— START OF EXTRACTED INFORMATION —

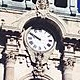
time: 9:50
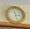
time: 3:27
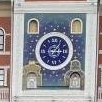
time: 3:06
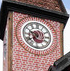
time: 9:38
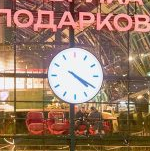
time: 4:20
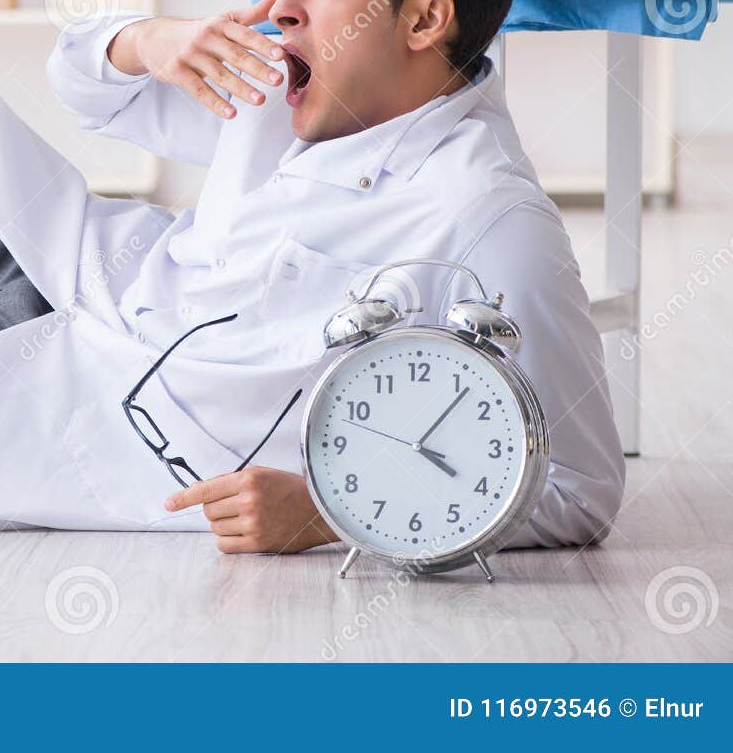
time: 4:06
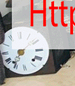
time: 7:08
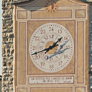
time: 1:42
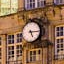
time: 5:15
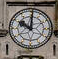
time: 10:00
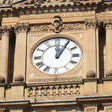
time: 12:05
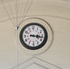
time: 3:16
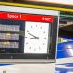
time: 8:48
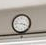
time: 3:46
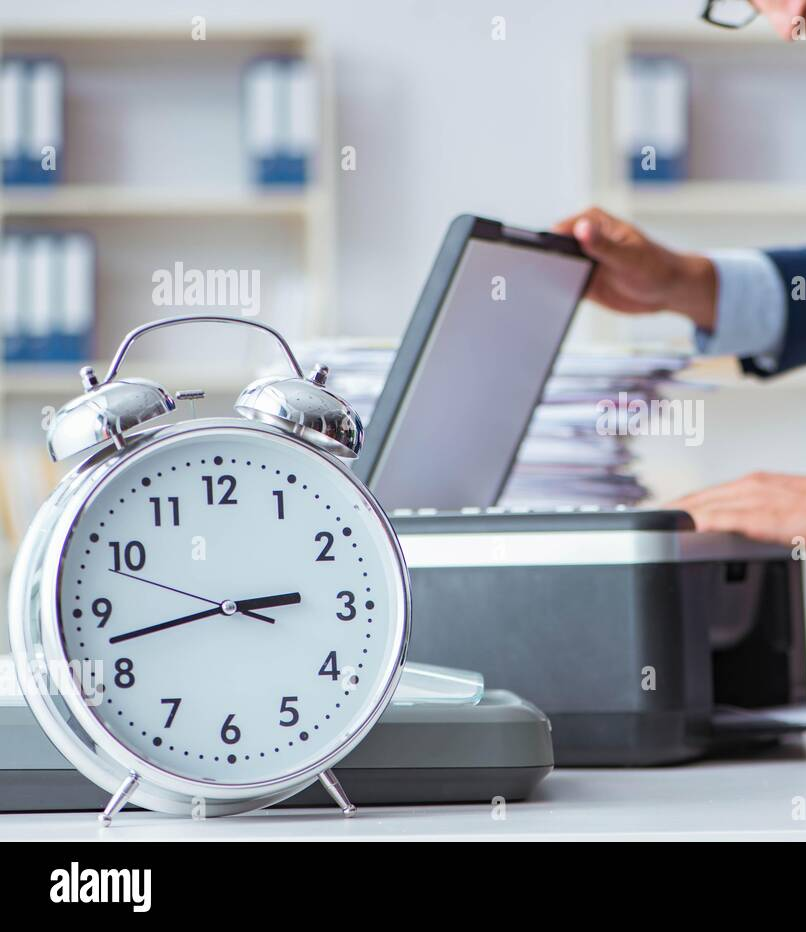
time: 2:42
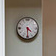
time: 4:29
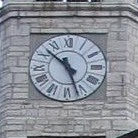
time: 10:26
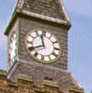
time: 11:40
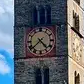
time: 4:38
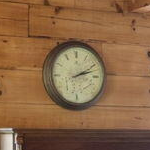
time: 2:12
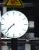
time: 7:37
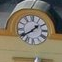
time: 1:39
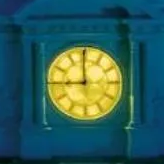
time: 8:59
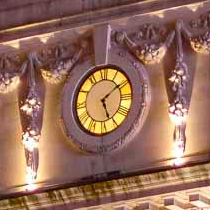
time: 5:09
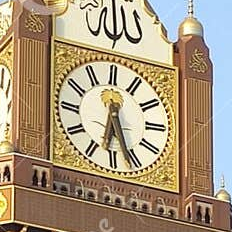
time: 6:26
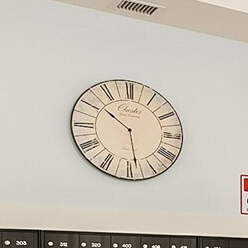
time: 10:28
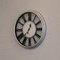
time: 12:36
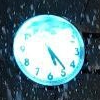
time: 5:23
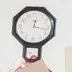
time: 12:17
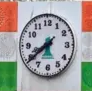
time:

— END OF EXTRACTED INFORMATION —

EXERCISE BRIEF |
Write out every line of the data above word for word, leaving out the pictures.

RESPONSE TO THE EXERCISE |
time: 9:50
time: 3:27
time: 3:06
time: 9:38
time: 4:20
time: 4:06
time: 7:08
time: 1:42
time: 5:15
time: 10:00
time: 12:05
time: 3:16
time: 8:48
time: 3:46
time: 2:42
time: 4:29
time: 10:26
time: 11:40
time: 4:38
time: 2:12
time: 7:37
time: 1:39
time: 8:59
time: 5:09
time: 6:26
time: 10:28
time: 12:36
time: 5:23
time: 12:17
time:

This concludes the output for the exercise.